Data for this task:
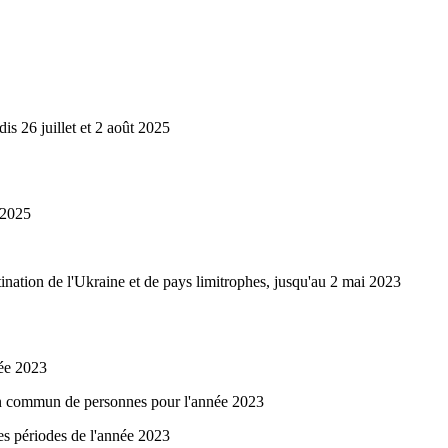
is 26 juillet et 2 août 2025
 2025
tination de l'Ukraine et de pays limitrophes, jusqu'au 2 mai 2023
née 2023
t en commun de personnes pour l'année 2023
nes périodes de l'année 2023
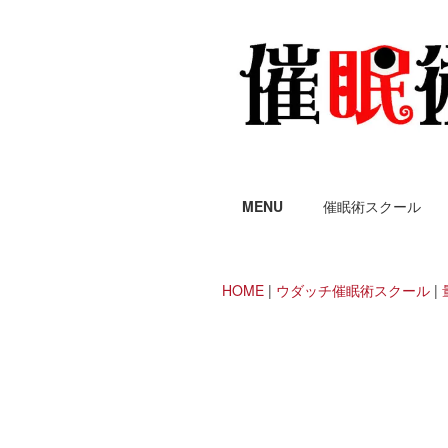
MENU
催眠術スクール
HOME
|
ウダッチ催眠術スクール
|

Exercise goal:
Copy the lines above, keeping every character as it appears, and leave out the pictures.

Answer section:
is 26 juillet et 2 août 2025
 2025
tination de l'Ukraine et de pays limitrophes, jusqu'au 2 mai 2023
née 2023
t en commun de personnes pour l'année 2023
nes périodes de l'année 2023
MENU
催眠術スクール
HOME
|
ウダッチ催眠術スクール
|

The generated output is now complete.